Data shown:
==================================================

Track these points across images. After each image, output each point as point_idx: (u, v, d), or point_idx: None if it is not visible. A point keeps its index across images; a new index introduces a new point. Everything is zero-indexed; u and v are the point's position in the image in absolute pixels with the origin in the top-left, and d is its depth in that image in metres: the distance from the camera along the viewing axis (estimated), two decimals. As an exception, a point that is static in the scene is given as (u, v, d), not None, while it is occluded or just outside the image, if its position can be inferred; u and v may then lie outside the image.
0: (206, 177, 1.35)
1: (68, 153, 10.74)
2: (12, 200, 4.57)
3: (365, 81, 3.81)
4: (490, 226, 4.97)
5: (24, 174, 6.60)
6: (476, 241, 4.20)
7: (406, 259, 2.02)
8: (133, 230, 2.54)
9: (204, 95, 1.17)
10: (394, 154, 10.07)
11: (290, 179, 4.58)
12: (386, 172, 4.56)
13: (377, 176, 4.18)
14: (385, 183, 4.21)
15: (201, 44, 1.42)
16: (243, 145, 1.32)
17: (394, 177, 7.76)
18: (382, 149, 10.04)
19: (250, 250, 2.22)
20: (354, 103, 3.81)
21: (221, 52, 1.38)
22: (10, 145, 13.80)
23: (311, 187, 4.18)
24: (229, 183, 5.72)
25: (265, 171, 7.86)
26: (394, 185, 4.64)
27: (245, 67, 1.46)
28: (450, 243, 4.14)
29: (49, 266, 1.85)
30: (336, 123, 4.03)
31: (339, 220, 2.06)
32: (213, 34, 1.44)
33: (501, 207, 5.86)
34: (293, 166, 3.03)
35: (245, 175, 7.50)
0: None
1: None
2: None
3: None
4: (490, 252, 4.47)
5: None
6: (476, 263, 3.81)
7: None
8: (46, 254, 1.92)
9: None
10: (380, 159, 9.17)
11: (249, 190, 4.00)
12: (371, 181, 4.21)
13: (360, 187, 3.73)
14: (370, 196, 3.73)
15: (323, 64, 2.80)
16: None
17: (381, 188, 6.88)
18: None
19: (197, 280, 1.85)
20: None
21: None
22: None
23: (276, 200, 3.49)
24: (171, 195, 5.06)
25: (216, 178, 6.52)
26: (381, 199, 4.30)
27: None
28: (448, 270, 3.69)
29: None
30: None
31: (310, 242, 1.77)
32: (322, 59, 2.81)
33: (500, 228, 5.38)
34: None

==================================================

Only the data above, repeated exactly, should make up the reply.

The completed task:
Track these points across images. After each image, output each point as point_idx: (u, v, d), or point_idx: None if it is not visible. A point keeps its index across images; a new index introduces a new point. Everything is zero-indexed; u and v are the point's position in the image in absolute pixels with the origin in the top-left, and d is its depth in that image in metres: the distance from the camera along the viewing axis (estimated), two decimals. As an exception, a point that is static in the scene is given as (u, v, d), not None, while it is occluded or just outside the image, if its position can be inferred; u and v may then lie outside the image.
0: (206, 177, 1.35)
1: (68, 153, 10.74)
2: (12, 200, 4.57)
3: (365, 81, 3.81)
4: (490, 226, 4.97)
5: (24, 174, 6.60)
6: (476, 241, 4.20)
7: (406, 259, 2.02)
8: (133, 230, 2.54)
9: (204, 95, 1.17)
10: (394, 154, 10.07)
11: (290, 179, 4.58)
12: (386, 172, 4.56)
13: (377, 176, 4.18)
14: (385, 183, 4.21)
15: (201, 44, 1.42)
16: (243, 145, 1.32)
17: (394, 177, 7.76)
18: (382, 149, 10.04)
19: (250, 250, 2.22)
20: (354, 103, 3.81)
21: (221, 52, 1.38)
22: (10, 145, 13.80)
23: (311, 187, 4.18)
24: (229, 183, 5.72)
25: (265, 171, 7.86)
26: (394, 185, 4.64)
27: (245, 67, 1.46)
28: (450, 243, 4.14)
29: (49, 266, 1.85)
30: (336, 123, 4.03)
31: (339, 220, 2.06)
32: (213, 34, 1.44)
33: (501, 207, 5.86)
34: (293, 166, 3.03)
35: (245, 175, 7.50)
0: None
1: None
2: None
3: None
4: (490, 252, 4.47)
5: None
6: (476, 263, 3.81)
7: None
8: (46, 254, 1.92)
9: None
10: (380, 159, 9.17)
11: (249, 190, 4.00)
12: (371, 181, 4.21)
13: (360, 187, 3.73)
14: (370, 196, 3.73)
15: (323, 64, 2.80)
16: None
17: (381, 188, 6.88)
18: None
19: (197, 280, 1.85)
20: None
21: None
22: None
23: (276, 200, 3.49)
24: (171, 195, 5.06)
25: (216, 178, 6.52)
26: (381, 199, 4.30)
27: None
28: (448, 270, 3.69)
29: None
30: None
31: (310, 242, 1.77)
32: (322, 59, 2.81)
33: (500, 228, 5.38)
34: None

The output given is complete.